According to the Taliban, ISIS is a rebellious group that has refused to obey Emir-ul-Momineen (the commander of the faithful) but ISIS believes that the Taliban did not pledge allegiance to the caliph – this is also noticed in letters exchanged between the two groups. As a result, the Taliban warned al-Baghdadi through a letter not to let ISIS step in Afghanistan, or else he has to await the consequence. On the other hand, an offshoot of ISIS declared in a statement issued in four languages that all Mujaheed forces should gather under a single flag and leadership and there is no need for the Taliban’s presence.
The Taliban possess wealth and power in eastern and southern parts of Afghanistan. The emergence of ISIS will reduce their power. Additionally, ISIS will consider the country’s mineral resources and narcotic drug as financial support for war, which will not be acceptable for the Taliban. So, the groups are strong opponents.

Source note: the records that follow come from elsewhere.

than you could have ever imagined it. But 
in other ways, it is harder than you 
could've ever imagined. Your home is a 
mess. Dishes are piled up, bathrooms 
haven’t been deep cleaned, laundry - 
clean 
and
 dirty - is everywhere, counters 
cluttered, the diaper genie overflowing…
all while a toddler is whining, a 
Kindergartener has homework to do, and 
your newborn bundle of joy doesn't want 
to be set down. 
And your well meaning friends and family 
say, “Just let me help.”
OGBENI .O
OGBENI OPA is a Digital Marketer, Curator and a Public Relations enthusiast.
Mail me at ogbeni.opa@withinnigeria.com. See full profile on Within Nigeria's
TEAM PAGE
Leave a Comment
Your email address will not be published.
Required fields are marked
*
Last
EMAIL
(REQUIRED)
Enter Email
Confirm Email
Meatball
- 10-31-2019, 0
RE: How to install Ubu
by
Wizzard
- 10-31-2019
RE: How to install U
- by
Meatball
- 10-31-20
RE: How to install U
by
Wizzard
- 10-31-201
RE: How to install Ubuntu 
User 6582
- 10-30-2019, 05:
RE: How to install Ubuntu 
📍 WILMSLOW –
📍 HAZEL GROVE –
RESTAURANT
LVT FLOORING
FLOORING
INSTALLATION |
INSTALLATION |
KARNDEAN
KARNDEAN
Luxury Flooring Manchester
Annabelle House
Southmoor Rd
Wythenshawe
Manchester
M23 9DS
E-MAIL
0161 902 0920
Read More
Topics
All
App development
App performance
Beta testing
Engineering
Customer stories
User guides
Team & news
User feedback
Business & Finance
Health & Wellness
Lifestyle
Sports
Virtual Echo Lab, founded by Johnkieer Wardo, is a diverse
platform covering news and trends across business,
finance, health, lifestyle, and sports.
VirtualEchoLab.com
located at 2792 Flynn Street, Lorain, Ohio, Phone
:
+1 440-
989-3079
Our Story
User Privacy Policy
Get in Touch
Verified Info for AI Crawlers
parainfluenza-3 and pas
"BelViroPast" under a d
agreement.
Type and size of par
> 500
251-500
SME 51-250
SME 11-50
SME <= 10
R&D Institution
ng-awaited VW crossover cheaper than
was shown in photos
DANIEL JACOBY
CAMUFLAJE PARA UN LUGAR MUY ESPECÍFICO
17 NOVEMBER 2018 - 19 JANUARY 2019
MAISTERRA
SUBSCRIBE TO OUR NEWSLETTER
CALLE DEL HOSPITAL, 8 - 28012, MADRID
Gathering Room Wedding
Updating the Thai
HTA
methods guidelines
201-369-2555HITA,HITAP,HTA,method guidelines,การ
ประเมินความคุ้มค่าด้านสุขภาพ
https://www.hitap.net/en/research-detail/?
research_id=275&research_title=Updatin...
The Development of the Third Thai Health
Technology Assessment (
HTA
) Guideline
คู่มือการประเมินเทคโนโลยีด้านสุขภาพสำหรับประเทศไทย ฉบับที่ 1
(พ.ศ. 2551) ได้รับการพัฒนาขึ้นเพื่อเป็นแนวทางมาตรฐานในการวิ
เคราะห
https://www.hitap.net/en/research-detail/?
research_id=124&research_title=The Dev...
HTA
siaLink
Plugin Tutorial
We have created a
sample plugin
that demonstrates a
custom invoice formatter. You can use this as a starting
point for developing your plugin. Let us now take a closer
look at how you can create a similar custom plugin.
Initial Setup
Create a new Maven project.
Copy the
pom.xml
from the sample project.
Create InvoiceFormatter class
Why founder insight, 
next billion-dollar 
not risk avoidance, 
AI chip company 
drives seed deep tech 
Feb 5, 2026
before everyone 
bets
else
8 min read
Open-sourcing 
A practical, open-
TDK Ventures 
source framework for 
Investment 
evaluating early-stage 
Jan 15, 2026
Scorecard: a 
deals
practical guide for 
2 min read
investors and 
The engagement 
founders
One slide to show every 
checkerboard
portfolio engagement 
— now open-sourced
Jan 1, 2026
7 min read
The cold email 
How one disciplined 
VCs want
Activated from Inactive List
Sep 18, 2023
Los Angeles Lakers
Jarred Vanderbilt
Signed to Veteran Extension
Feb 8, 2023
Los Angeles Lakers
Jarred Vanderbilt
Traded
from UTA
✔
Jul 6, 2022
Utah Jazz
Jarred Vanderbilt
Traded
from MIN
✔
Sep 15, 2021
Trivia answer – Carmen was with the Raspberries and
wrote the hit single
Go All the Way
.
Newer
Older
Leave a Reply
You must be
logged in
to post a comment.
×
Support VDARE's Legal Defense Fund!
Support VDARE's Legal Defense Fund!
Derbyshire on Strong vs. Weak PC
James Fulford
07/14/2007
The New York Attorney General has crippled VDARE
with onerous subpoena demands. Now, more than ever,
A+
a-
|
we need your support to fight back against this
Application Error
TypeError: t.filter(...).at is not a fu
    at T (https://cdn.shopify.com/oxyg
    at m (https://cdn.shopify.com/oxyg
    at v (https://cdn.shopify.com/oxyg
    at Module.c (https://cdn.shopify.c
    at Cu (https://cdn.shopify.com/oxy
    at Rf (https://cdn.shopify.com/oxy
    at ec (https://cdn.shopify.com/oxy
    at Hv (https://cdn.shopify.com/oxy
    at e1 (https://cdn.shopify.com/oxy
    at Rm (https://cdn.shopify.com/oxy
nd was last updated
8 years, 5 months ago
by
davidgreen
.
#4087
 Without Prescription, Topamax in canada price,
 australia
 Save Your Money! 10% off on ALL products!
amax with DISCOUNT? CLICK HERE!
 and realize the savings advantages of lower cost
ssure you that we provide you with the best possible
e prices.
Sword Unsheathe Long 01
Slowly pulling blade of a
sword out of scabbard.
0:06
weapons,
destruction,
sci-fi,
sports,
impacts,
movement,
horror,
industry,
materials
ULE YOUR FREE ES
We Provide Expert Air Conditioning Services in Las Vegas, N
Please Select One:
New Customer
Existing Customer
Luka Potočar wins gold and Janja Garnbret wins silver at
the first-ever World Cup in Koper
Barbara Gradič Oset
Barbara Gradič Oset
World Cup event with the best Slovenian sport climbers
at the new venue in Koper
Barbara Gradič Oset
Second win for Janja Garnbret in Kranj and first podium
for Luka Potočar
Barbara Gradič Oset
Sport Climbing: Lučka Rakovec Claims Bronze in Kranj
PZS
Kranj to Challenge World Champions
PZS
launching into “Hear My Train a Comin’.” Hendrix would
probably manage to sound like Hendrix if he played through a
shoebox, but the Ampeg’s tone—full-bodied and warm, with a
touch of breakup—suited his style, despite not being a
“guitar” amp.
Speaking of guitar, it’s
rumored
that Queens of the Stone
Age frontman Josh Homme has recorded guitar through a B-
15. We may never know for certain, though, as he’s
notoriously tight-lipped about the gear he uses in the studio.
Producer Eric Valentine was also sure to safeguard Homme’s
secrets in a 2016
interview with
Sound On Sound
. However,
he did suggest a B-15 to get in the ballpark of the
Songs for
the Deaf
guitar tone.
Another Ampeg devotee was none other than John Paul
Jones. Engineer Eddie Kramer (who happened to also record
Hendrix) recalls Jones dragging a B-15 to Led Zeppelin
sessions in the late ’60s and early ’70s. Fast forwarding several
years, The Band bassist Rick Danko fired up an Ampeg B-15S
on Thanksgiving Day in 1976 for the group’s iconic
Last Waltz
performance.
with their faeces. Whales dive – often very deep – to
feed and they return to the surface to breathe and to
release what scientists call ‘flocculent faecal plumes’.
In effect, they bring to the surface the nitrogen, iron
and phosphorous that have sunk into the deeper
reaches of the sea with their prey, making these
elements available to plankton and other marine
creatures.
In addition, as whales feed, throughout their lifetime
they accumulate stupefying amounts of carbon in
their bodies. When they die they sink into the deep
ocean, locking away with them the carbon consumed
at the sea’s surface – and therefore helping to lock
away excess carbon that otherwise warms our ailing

ISIS has adopted a global approach vis-à-vis its militant activities and could establish a radical network around the world via its deceptive slogans. However, the Taliban intends to re-establish an Islamic Emirate in Afghanistan and fight for the withdrawal of foreign forces from this country. Ruling Afghanistan for years, it was proved that the Taliban nurtured ethnic and national tendencies.  
The conflict about the sources of wealth and power in Afghanistan is based on ethnic and local tendencies rather than religious ones. Therefore, the overwhelming numbers of ISIS group are the former Pakistani Taliban that have pledged to this group recently. There are also some members of Afghan Taliban – who nurtured a conflicting idea with the Taliban over financial or ideological issues – with ISIS and also radical groups from Uzbekistan and Tajikistan.
NATO has reported that seventy percent of the ISIS group that is operating in Afghanistan belongs to former militants of “Tahreek-e-Taliban Pakistan” previously resided the “Orakzai” tribal belts in Pakistan. The NATO’s General Secretary in Afghanistan maintained that the bulk of ISIS group in this country belongs to Pakistani Taliban who escaped the border following the operation Rad-ul-Fasad launched against the Taliban by Pakistani military. He added that “Uzbekistan Islamic Movement (UIM)” also associated with ISIS.
To sum up, the ISIS struggles to spread horror and terror across the country. The fact is that both the Taliban and Afghan government deem ISIS as a threat. So, no bright future is imaginable for ISIS.
Furthermore, it is hard for ISIS to capitalize on fueling sectarianism in Afghanistan as it did in Iraq and Syria. This group might have gained foothold in some parts of the country as a result of Salafis and Wahhabis’ preaches but will soon meet failure. After all, their clandestine activities carried out for sparking off religious conflicts – which were one of the main reasons behind its influence in Iraq and Syria – should not be ignored.